## Directions
In the book reviews, reproduce word for word the passage that begins with "Well, I finally" and ends after "like I like to.".

Well, I finally finished After the War is Over by Jennifer Robson this evening. I have actually been reading a lot but mostly nonfiction books that I don't always add to this blog. I liked this book but because I was reading other stuff, I didn't always read this novel every day and thus I didn't keep with the story like I like to.
I'd recommend it though if you enjoy historical novels. It was well researched and well written. The author also wrote Somewhere in France, which was a prequel to this novel. Book Read: After the War is Over Author: Jennifer Robson
I have read several of Jennifer Weiner's novels and have loved each one. All Fall Down was no exception. This book was a little different from her other novels though. The subject: addiction. The main character, Allison Weiss, is a wife, mother, blogger, and all round busy gal. When she hurt her back, she continued taking pain killers and for two years progressively abused Oxycodone, Vicodan and Percocet until she was putting her daughter in danger. I personally don't know much about addiction, but this story rang true in the way Allison was in denial, abused the drugs progressively until she couldn't not take them, and the reluctance she experienced in thinking she needed help. And then accepting it when she was finally forced to go to rehab. Read and love it! All Fall Down: A Novel Book Read: All Fall Down Author: Jennifer Weiner
I finished reading The Paying Guests by Sarah Waters today, during the day sitting outside at my son's house. The best way to finish a really good book, in my opinion, is to enjoy it while I'm wide awake in a great setting. I usually read in bed at night so the daytime reading especially to finish up a book is a treat. This was a really good book. A long one but a good one. Set in 1922 London Mrs. Wray and her unmarried daughter Frances have a lovely large house but little income or servants. To make ends meet they take in boarders, or as they call them paying guests. The couple who rent two rooms from them are Leonard and Lilian Barber, and the friendships and events that unfold are surprising. I really enjoyed this book all the way to the end, wondering what the outcome would be. It was suspenseful, well written, and yes, long at 564 pages. But so worth it.

## Collected data
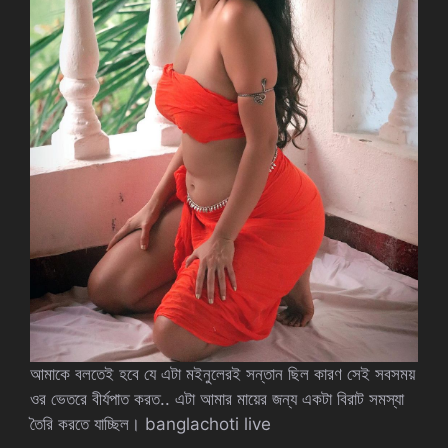
আমাকে বলতেই হবে যে এটা মইনুলেরই সন্তান ছিল কারণ সেই সবসময়
ওর ভেতরে বীর্যপাত করত.. এটা আমার মায়ের জন্য একটা বিরাট সমস্যা
তৈরি করতে যাচ্ছিল। banglachoti live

## Response to the task
Well, I finally finished After the War is Over by Jennifer Robson this evening. I have actually been reading a lot but mostly nonfiction books that I don't always add to this blog. I liked this book but because I was reading other stuff, I didn't always read this novel every day and thus I didn't keep with the story like I like to.